LEADER OF RELIGIOUS FANATICS
DODGES RESPONSIBILITY.

Conflicting Testimony as to Who
Started the City Hall Riot
Brings Protest From
the Defendant.

SHARP TRIAL'S SECOND DAY: Defense still fails to indicate any trace of an insanity plea and continues to question along self-defense lines.
Sharp interrupts and contradicts Captain Whitsett, while latter testifies.
Patrick Clark, captain of police, tells of his fight, barehanded, with Sharp, who had both revolver and knife.
Testimony as to fight on river admitted only sparingly by Judge Latshaw.
Sharp gives out statement to effect that evidence which gets at the cause of the riot is being excluded. Also ridicules introduction of his overcoat as evidence, as not proving anything.

"If they sentence me to hang it will be the will of God."

With these words James Sharp was led back to his cell in the county jail after the second day of his trial on the charge of killing Michael Mullane, a patrolman, in the city hall riot. It was the first time during yesterday that he had mentioned religious matters.

The day closed with the evidence of the state two-thirds finished and with no more traces of an insanity defense than were shown on Friday. A. E. Martin, of counsel for Sharp, stated that he had not announced any defense and that his purpose would be to break down the testimony of the state's witnesses. All of his cross-questioning, however, as told in The Journal yesterday, was directed towards showing that the band of fanatics under Sharp's leadership did not provoke the riot, but that it was started by officers. Self-defense is the logical name for such a theory of the case. The state is expected to finish its testimony by Monday evening.

Police officers gave the greater part of the testimony yesterday. Of them, Captian Walter Whitsett was on the stand the longest time. Whitsett gave his age as 41, his service in the police department as twenty years and his residence as 2631 Gillham road. On the afternoon of the riot he was at his desk in the city hall as captain commanding the headquarters precinct.

CHILDREN WERE SHOOTING.

"I heard the shooting," testified Whitsett, "took my revolver out of my desk and ran to the street. I met Captain Clark, who had been wounded, on the stairs. When I got to the middle of the street I saw Mullane standing with a club in one hand and a revolver in the other. There was a man in front of him with a revolver. The women of the band also were near at the time. There was a man with a long beard standing on the opposite corner firing in the direction of Mullane."

"Who was this man?" asked Prosecutor Conkling.

"That's him right there," said the witness, indicating Sharp.

"What happened then?"

"I fired three or four shots at him and his revolver fell out of his hand. Two or three children came up behind and began to shoot at me. When I got back on the street, after going into the station for another revolver, I saw Mullane staggering toward headquarters and helped him in. Later we searched for Sharp but could not find him. We immediately sent his description to every officer in the city and notified the surrounding towns.

**Data:**

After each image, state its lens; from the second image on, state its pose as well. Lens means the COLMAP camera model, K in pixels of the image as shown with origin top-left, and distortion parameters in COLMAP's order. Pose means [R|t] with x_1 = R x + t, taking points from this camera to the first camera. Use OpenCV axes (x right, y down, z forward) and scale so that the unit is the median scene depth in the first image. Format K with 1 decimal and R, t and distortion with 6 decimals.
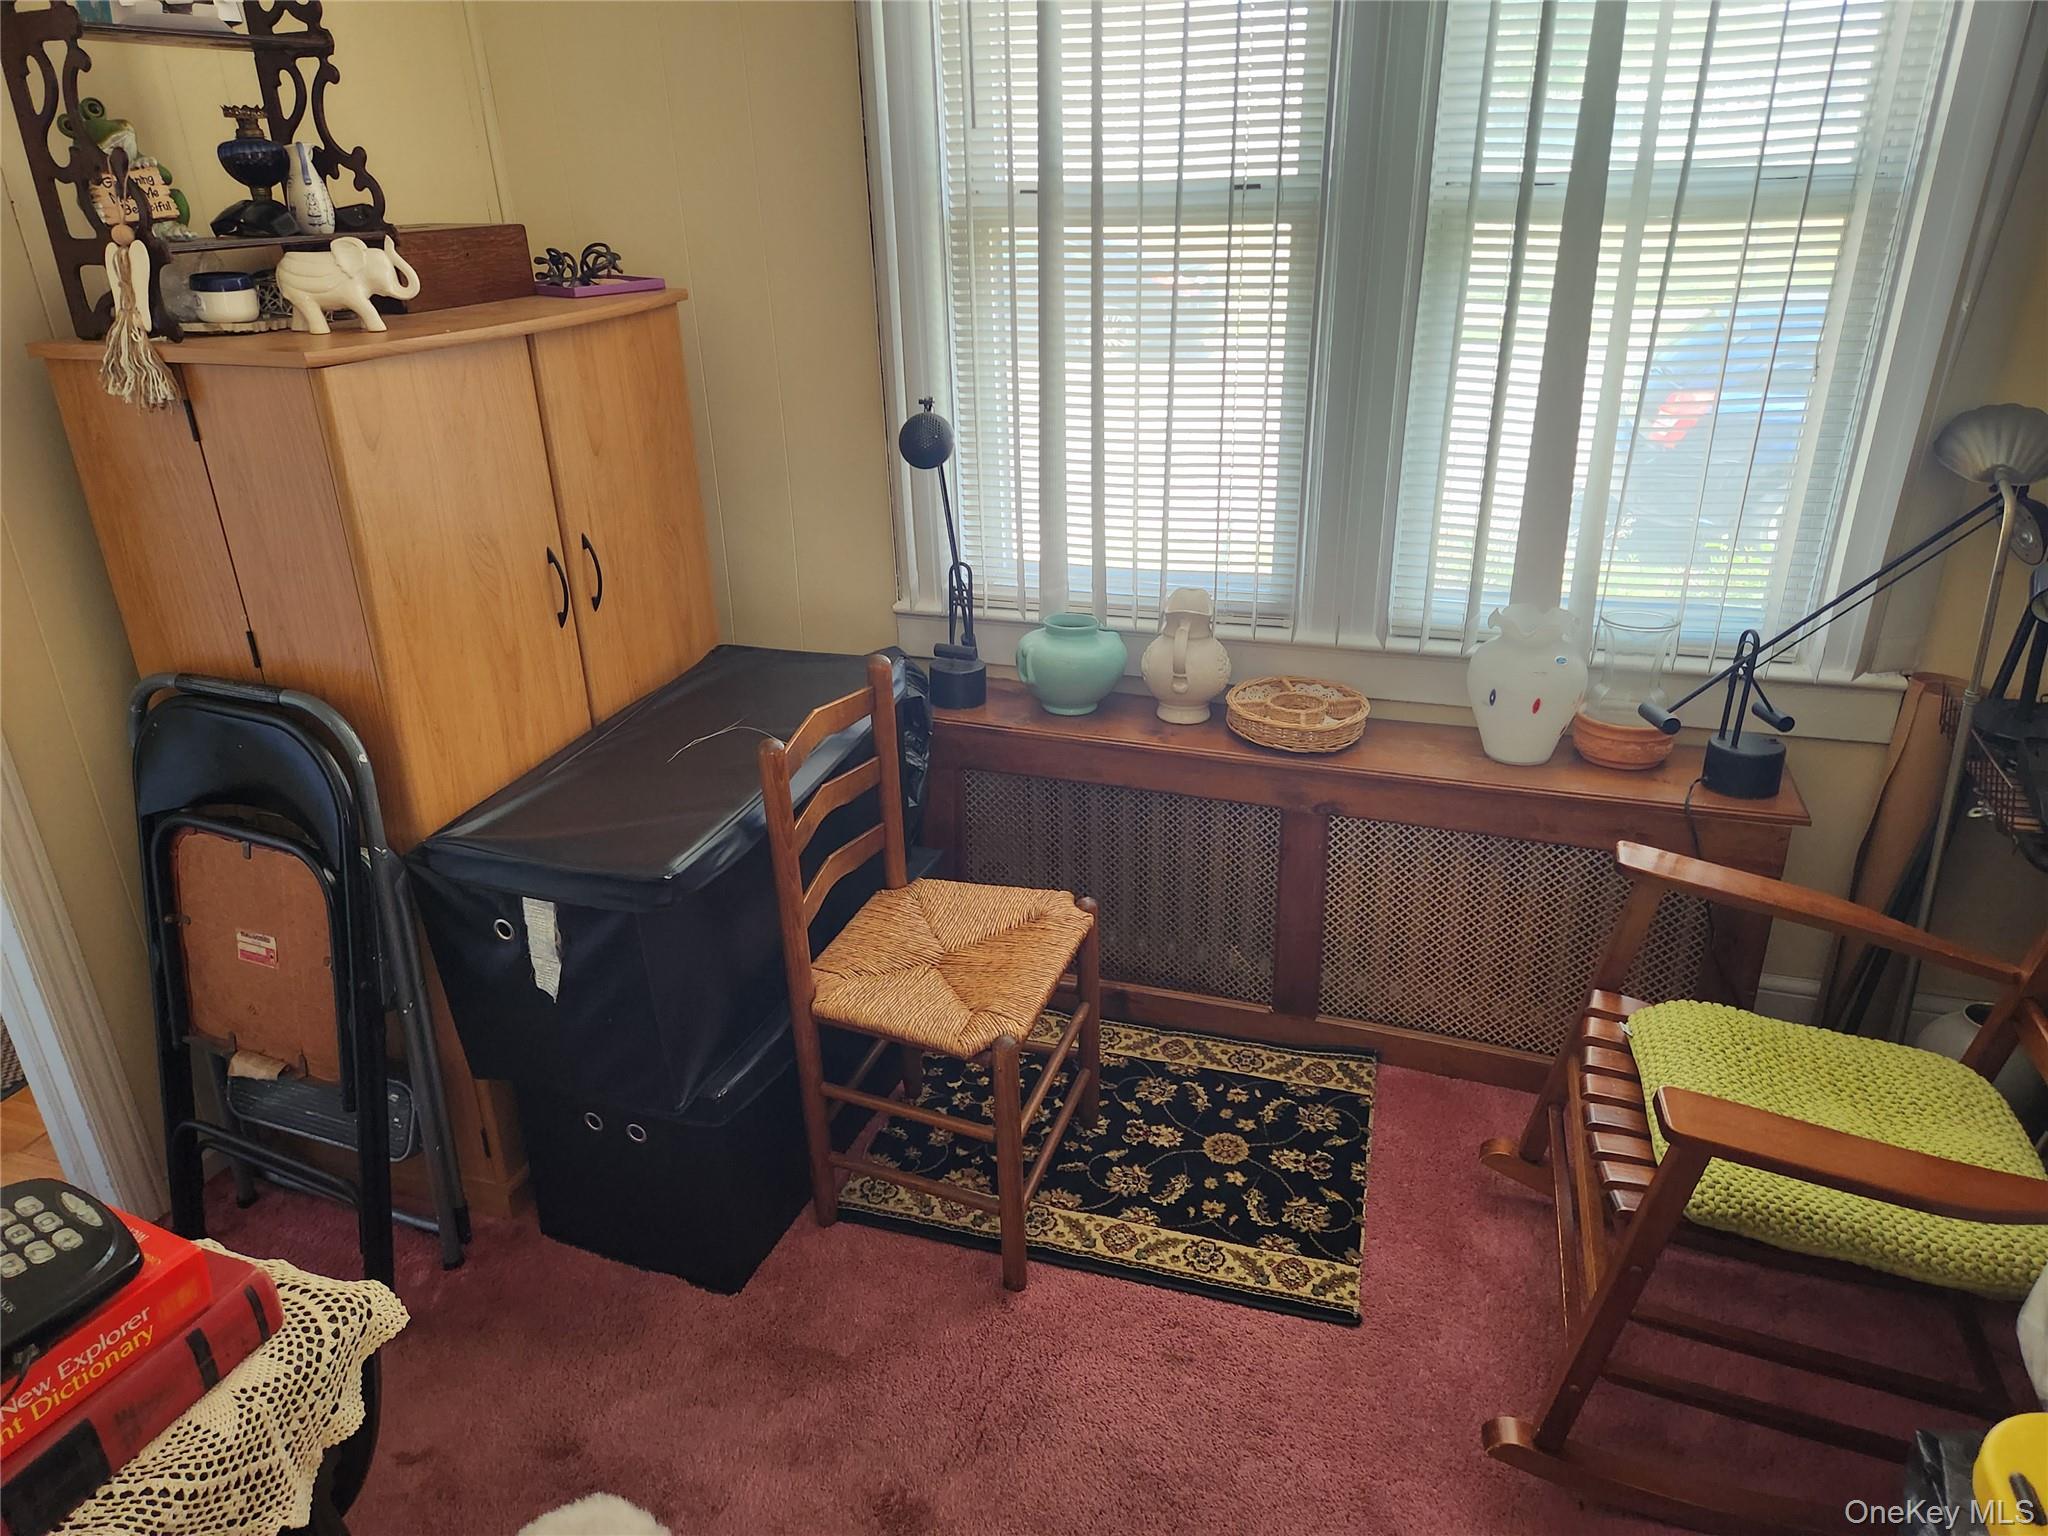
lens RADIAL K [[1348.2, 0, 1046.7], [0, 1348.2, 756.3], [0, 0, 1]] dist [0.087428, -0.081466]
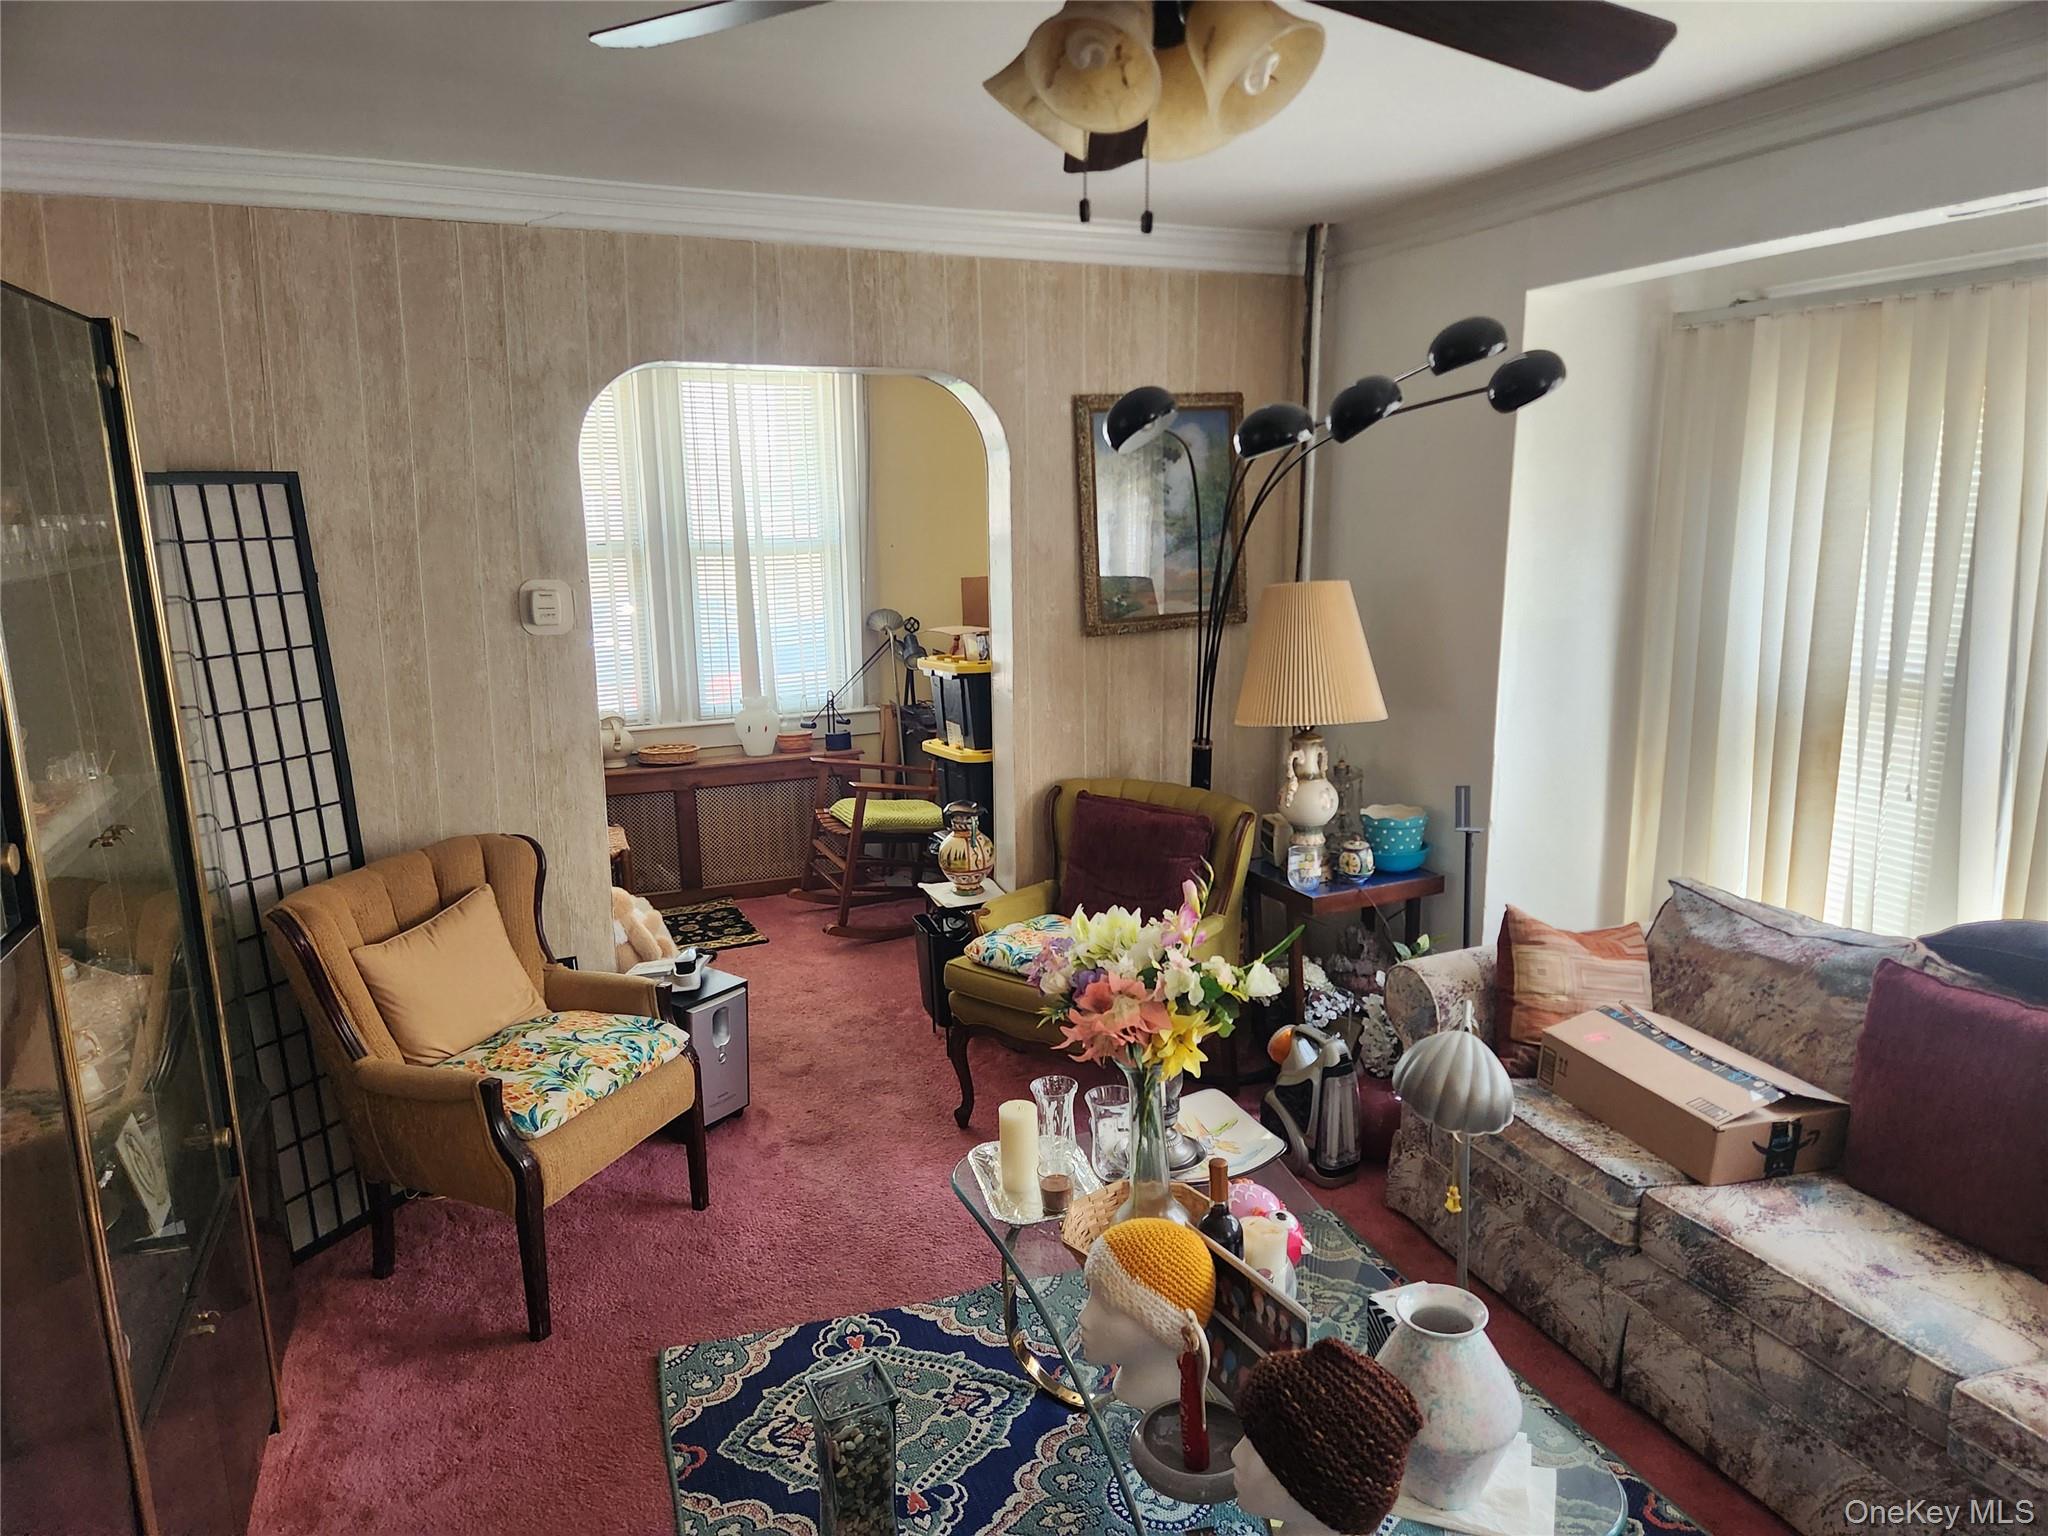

**Tasks to perform:**
1. Return the passage of the Sharp trial article from "Sharp interrupts and" up to and including "mentioned religious matters.", copied word for word.
2. Using the Sharp trial article, decide whether each statement agrees with it, answering yes or no and quoting the words that settle it: (a) Whitsett stated his age as 41. (b) By the close of the second day, the state had finished presenting its evidence. (c) Whitsett encountered Captain Clark on the stairs.

**Answer list:**
1.
Sharp interrupts and contradicts Captain Whitsett, while latter testifies.
Patrick Clark, captain of police, tells of his fight, barehanded, with Sharp, who had both revolver and knife.
Testimony as to fight on river admitted only sparingly by Judge Latshaw.
Sharp gives out statement to effect that evidence which gets at the cause of the riot is being excluded. Also ridicules introduction of his overcoat as evidence, as not proving anything.

"If they sentence me to hang it will be the will of God."

With these words James Sharp was led back to his cell in the county jail after the second day of his trial on the charge of killing Michael Mullane, a patrolman, in the city hall riot. It was the first time during yesterday that he had mentioned religious matters.

2.
(a) Yes: "Whitsett gave his age as 41"
(b) No: "The day closed with the evidence of the state two-thirds finished"
(c) Yes: "I met Captain Clark, who had been wounded, on the stairs."